[Recorded data]
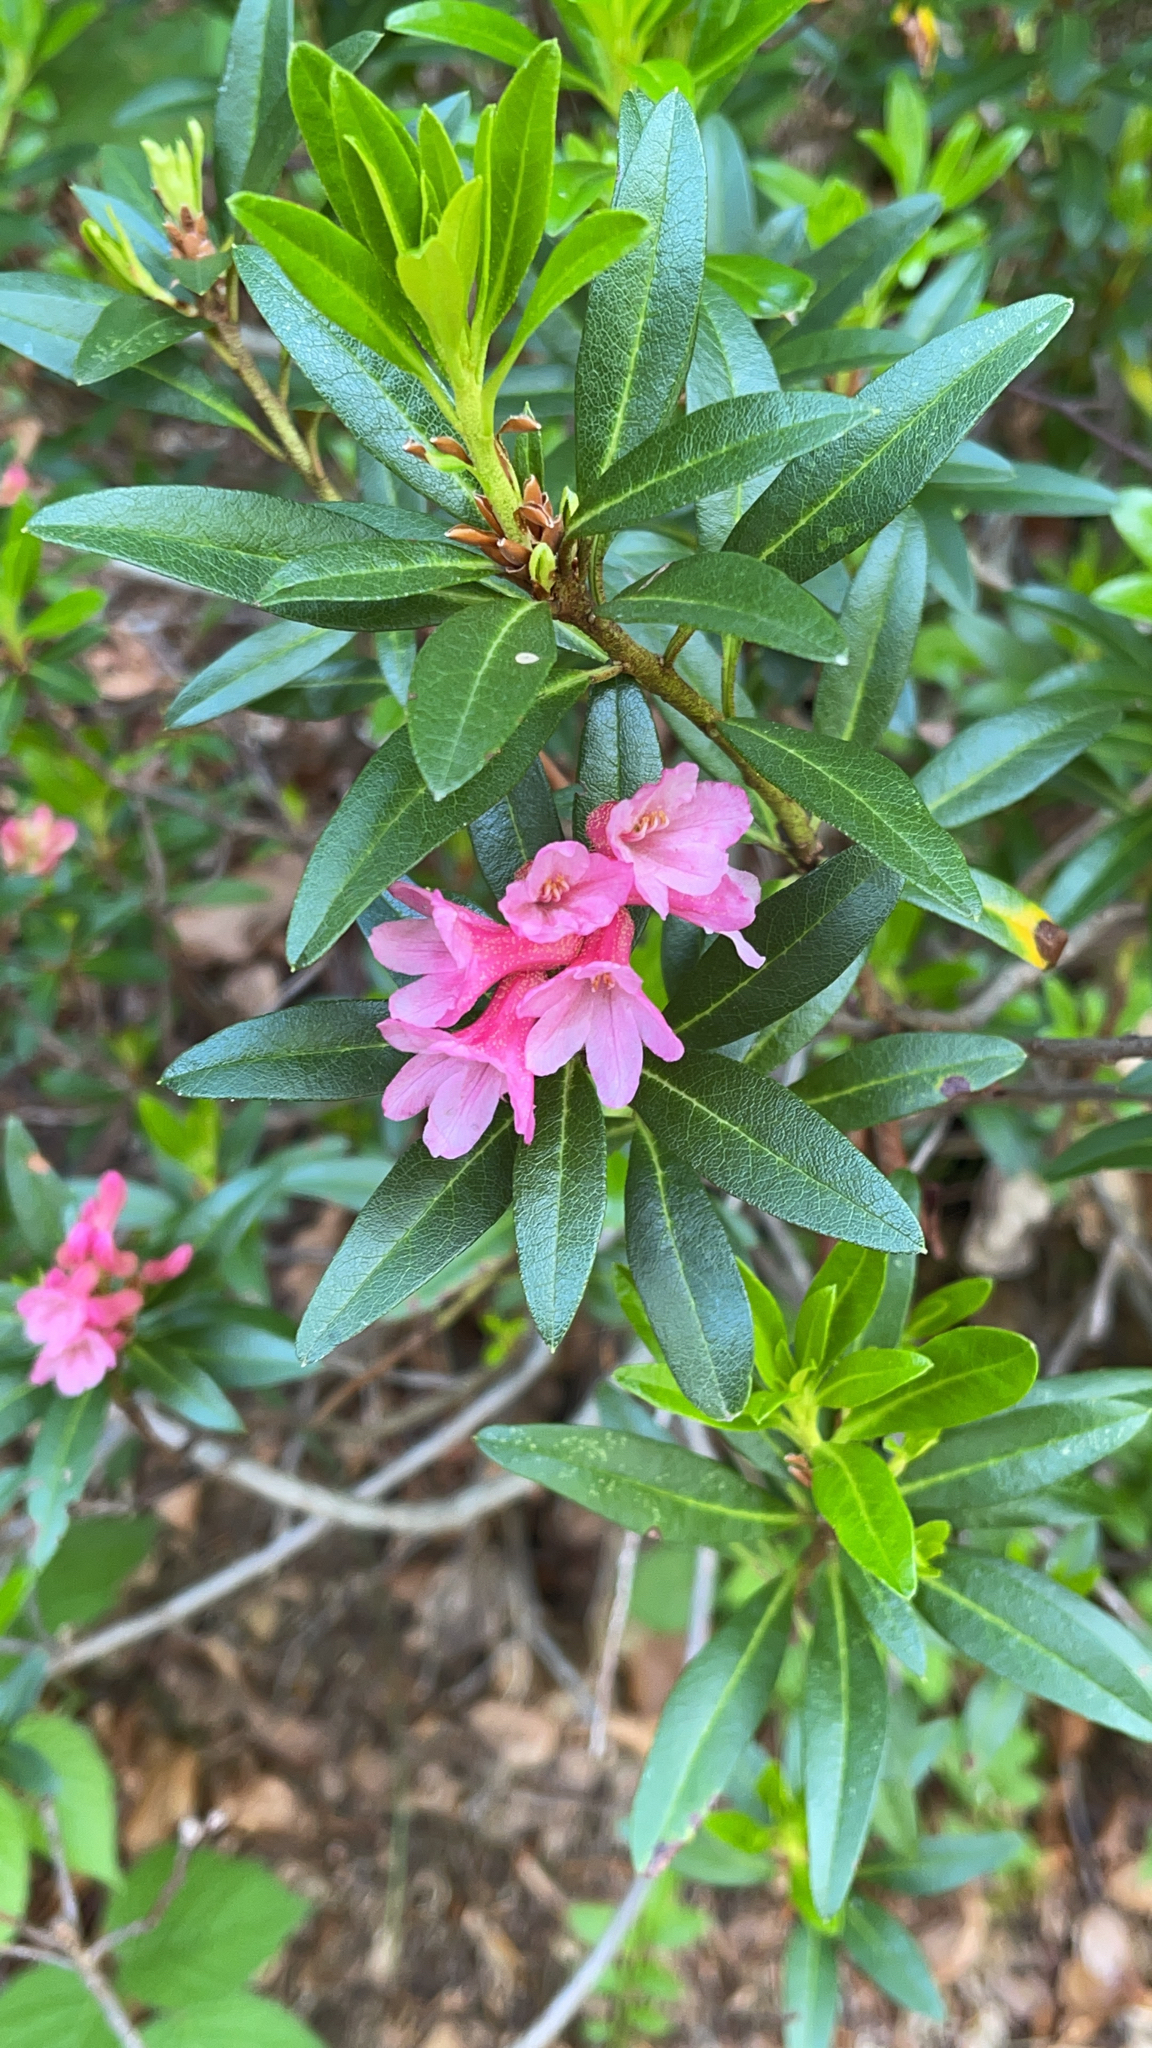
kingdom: Plantae
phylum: Tracheophyta
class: Magnoliopsida
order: Ericales
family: Ericaceae
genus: Rhododendron
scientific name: Rhododendron ferrugineum
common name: Alpenrose
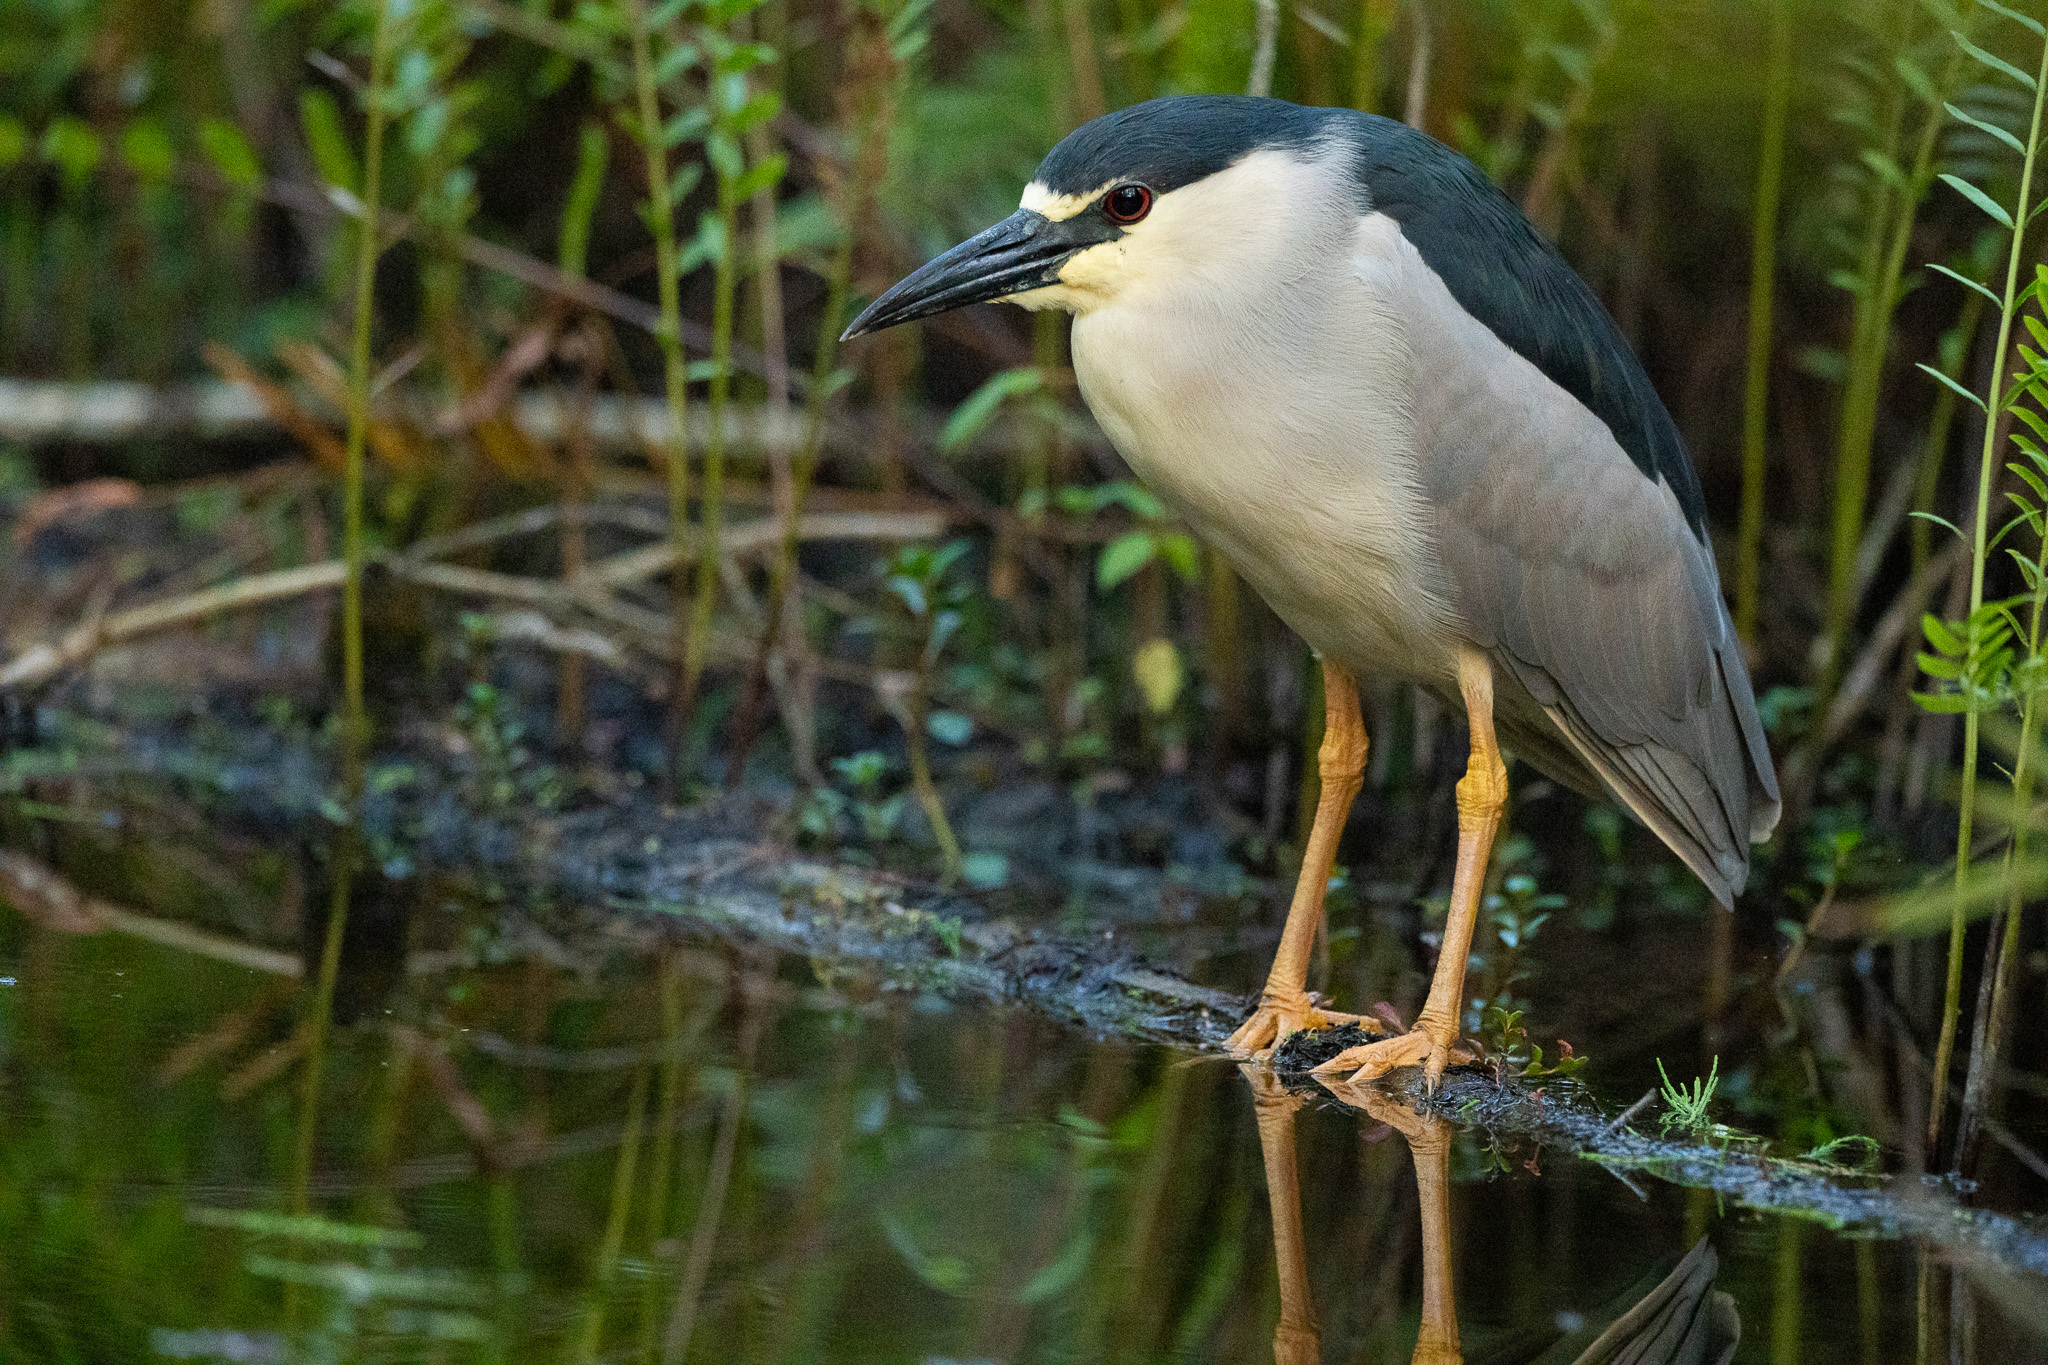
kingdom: Animalia
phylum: Chordata
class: Aves
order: Pelecaniformes
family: Ardeidae
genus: Nycticorax
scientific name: Nycticorax nycticorax
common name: Black-crowned night heron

-- Given request --
Please substitute "vernacular name" for "common name" throughout the listing and reproduce its lines with nothing else changed. Omit the pictures.

-- Full response --
kingdom: Plantae
phylum: Tracheophyta
class: Magnoliopsida
order: Ericales
family: Ericaceae
genus: Rhododendron
scientific name: Rhododendron ferrugineum
vernacular name: Alpenrose
kingdom: Animalia
phylum: Chordata
class: Aves
order: Pelecaniformes
family: Ardeidae
genus: Nycticorax
scientific name: Nycticorax nycticorax
vernacular name: Black-crowned night heron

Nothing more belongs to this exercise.